Re: [HTCondor-users] Docker hang re-evaluation

Mailing List Archives Public Access	UW Madison Computer Sciences Department Computer Systems Lab

Hi Todd, David

Thank you for the information. I agree that serializing the Docker requests would help alleviate the pressure on the daemon. I also believe that David’s point of a race condition existing with an exiting container and the process holding a lock on the process may be valid as well. I have on one or two occasions seen a container in an exited state but not removed, potentially indicating that Docker has been in a wait state running ‘docker rm *id*’. After a time this is recoverable and the daemon becomes responsive again.

In our case, having the Condor instance set a node to ATTR_HAS_DOCKER = false does lead to a long period of that node draining and not running work before the Condor daemon is restarted or the node is rebooted. An ideal situation would be a configurable retesting of the Docker daemon, for example, if the execution point takes Docker offline, a Condor knob can be set detailing a retesting time-period. Something along the lines of DOCKER_RETEST_PERIOD = 10 (Retest every 10 min if universe is offline)? Not setting this config knob would revert to the old behaviour of Condor and maintain the offline state of the container universe.

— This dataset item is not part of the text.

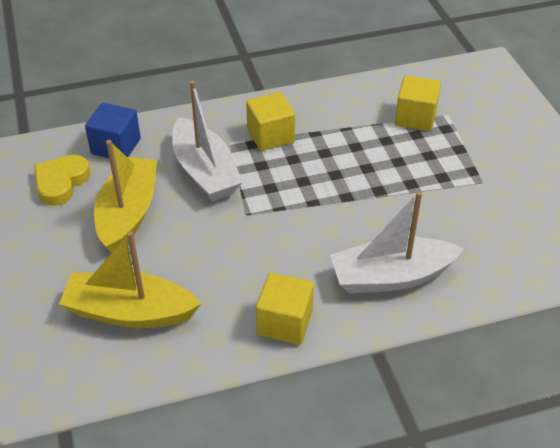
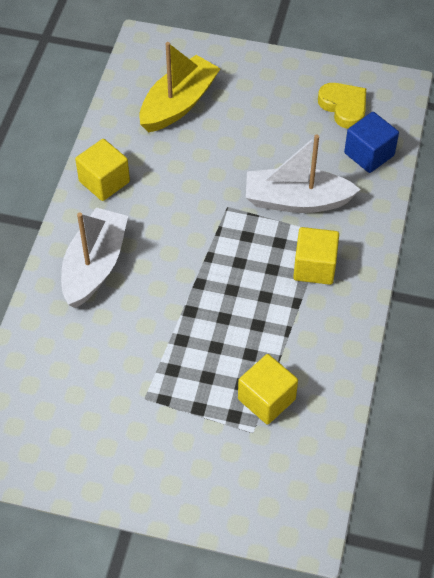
camera: 120 degrees right, 10 degrees up
(128, 213) = (279, 135): yellow boat -> none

We have found execution points be suitably loaded that the Docker daemon has taken longer than 2 min to respond, it’s rare but has been seen. We do run local xrootd proxy’s on our execution points so it’s not unreasonable to expect an I/O constraint when a worker is fully loaded. This has no effect on currently running payloads but does affect interaction with Docker during this time. I do see how a “flapping” situation could occur with such a config option and maybe that does lead to a greater question of optimising our job flow to space out job executions across these larger nodes to reduce bursts of load.

Many thanks,

Tom

From: HTCondor-users <htcondor-users-bounces@xxxxxxxxxxx> on behalf of Dudu Handelman <duduhandelman@xxxxxxxxxxx>
Date: Thursday, 16 November 2023 at 19:51
To: HTCondor-Users Mail List <htcondor-users@xxxxxxxxxxx>
Subject: Re: [HTCondor-users] Docker hang re-evaluation

Thanks Todd.

In my case its above 99 percent of the time a storage issue.

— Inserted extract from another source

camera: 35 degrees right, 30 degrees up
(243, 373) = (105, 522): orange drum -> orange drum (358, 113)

I think it's good to serializes the docker request.

David.

Get Outlook for Android

From: HTCondor-users <htcondor-users-bounces@xxxxxxxxxxx> on behalf of Todd Tannenbaum via HTCondor-users <htcondor-users@xxxxxxxxxxx>

Sent: Thursday, November 16, 2023 9:38:59 PM

To: htcondor-users@xxxxxxxxxxx <htcondor-users@xxxxxxxxxxx>

Cc: Todd Tannenbaum <tannenba@xxxxxxxxxxx>
Subject: Re: [HTCondor-users] Docker hang re-evaluation

Hi folks,

Agree with everyone that when the execution point takes Docker offline because it is unhealthy, it would be awfully nice if it periodically retested to see if it recovered. However, in this particular instance, my guess is on a heavily loaded EP (i.e. 250 cores, short jobs, ...) this is likely to result in continuous oscillating between healthy/sick/healthy/sick. What do folks think of the idea that the EP serializes requests to the Docker daemon? I.e., instead of bombarding it with 250 requests in a short period of time, it only has X number of requests in-flight at any point? Or is the issues you've seen have more to do with an overloaded file system (i.e. the volume holding all the Docker images) rather than an overloaded Docker daemon, in which case serializing Docker requests would have less impact?

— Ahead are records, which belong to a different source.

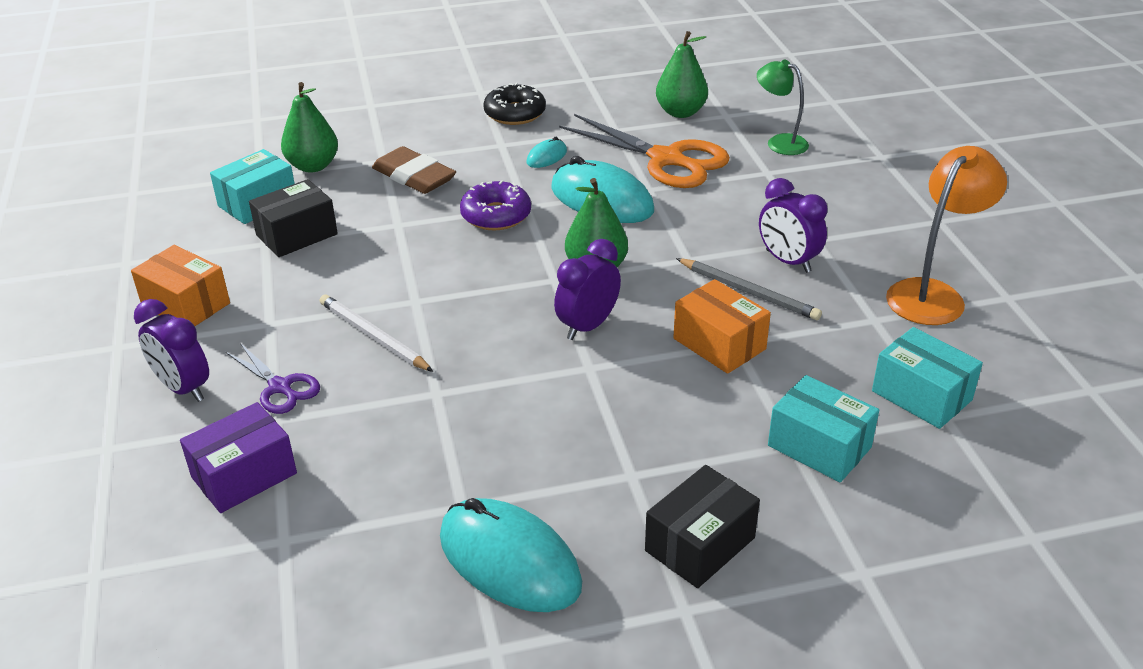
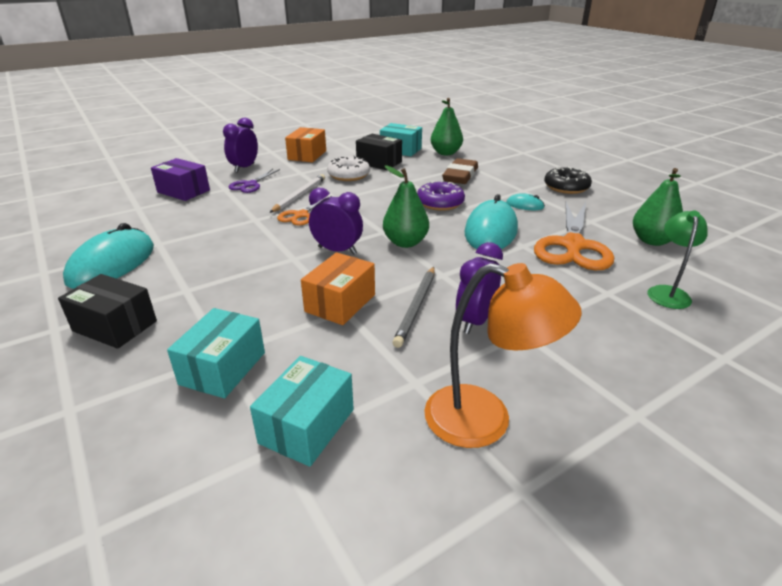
camera: 70 degrees right, 5 degrees down
(327, 274) = (349, 175): none -> white donut
(452, 344) = (301, 215): none -> orange scissors

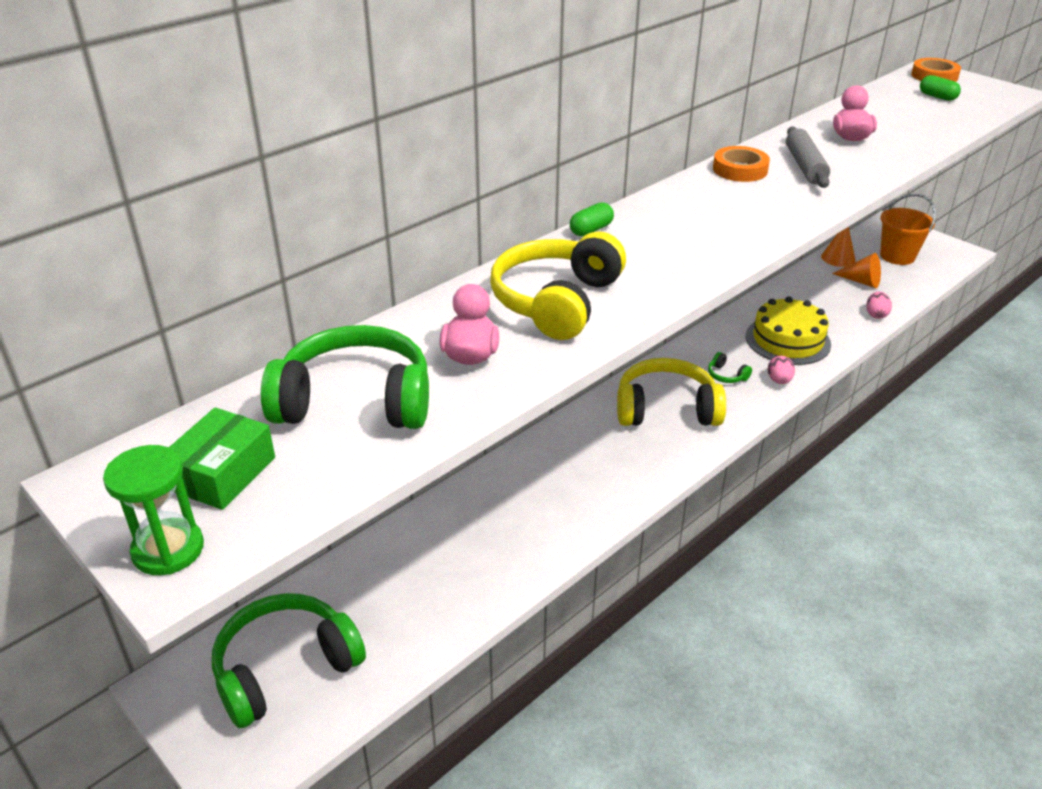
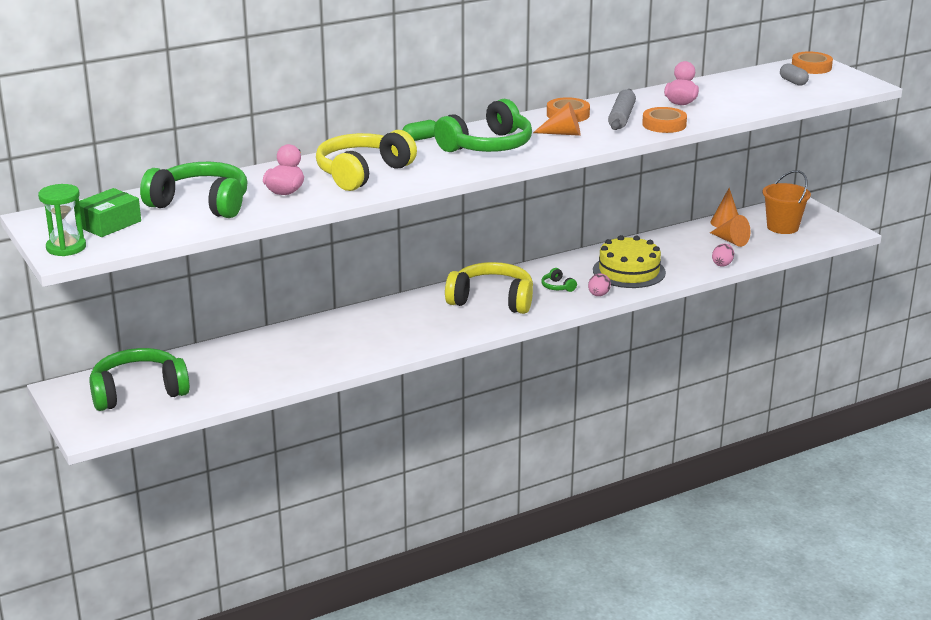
camera: 15 degrees right, 10 degrees down
(686, 231) = (488, 146): none -> green headphones
(760, 199) = (563, 133): none -> orange cone
(862, 171) = (664, 124): none -> orange tape
(937, 97) = (793, 82): green capsule -> grey capsule

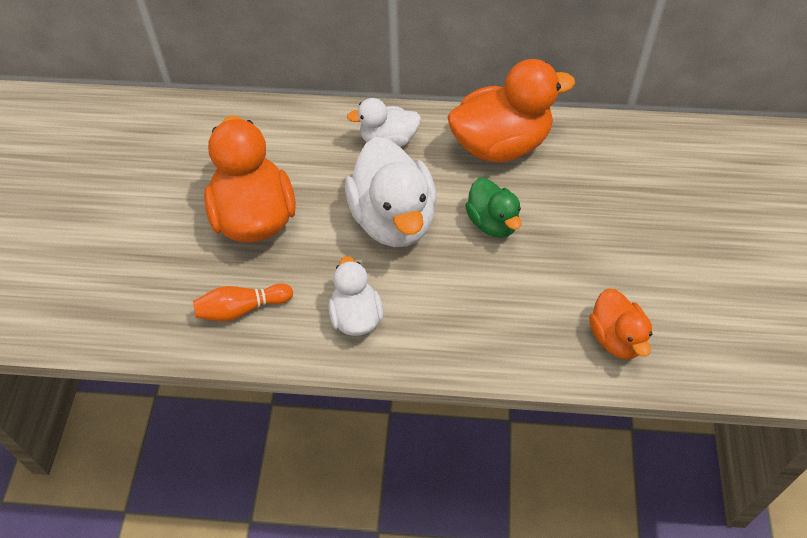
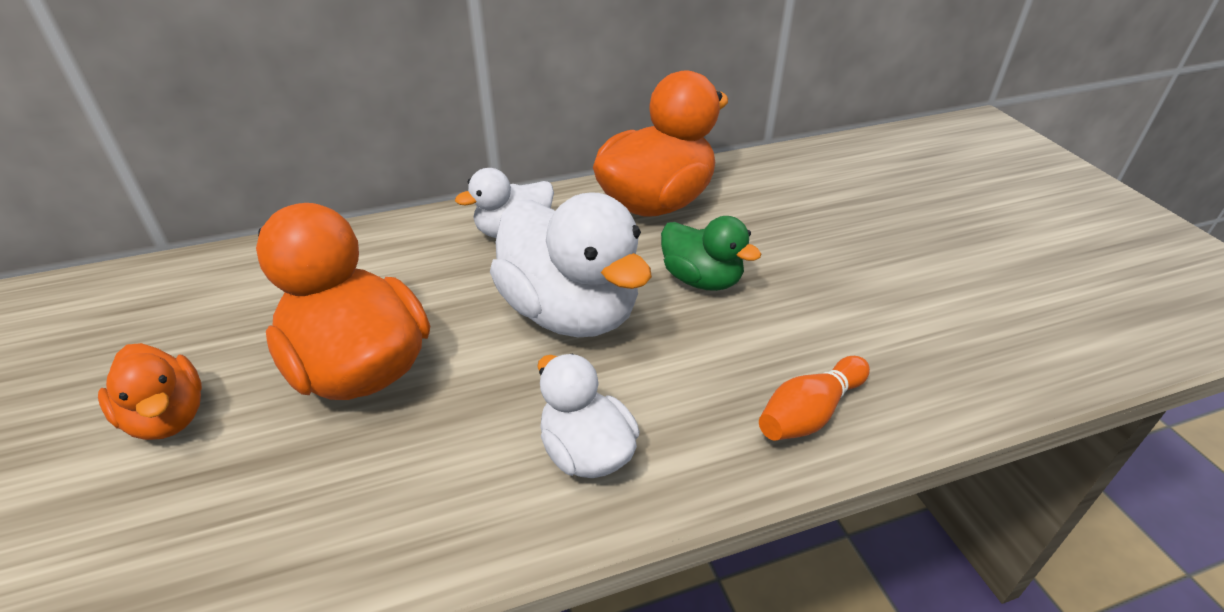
camera: 25 degrees left, 15 degrees down
(241, 309) = (387, 506): orange bowling pin -> orange bowling pin (809, 413)
(616, 338) = (948, 358): orange duck -> orange duck (168, 417)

Oh, and answering Jose's question: Unfortunately, the timeout HTCSS uses for interacting with Docker is currently hard-coded at 120 seconds (2 minutes). If we were to make this a configurable parameter, do you you feel it is reasonable to ever set this to be above 2 minutes? I.e. have you observed Docker being so overloaded to the point where a timeout of more than 2 minutes would result in successful operation?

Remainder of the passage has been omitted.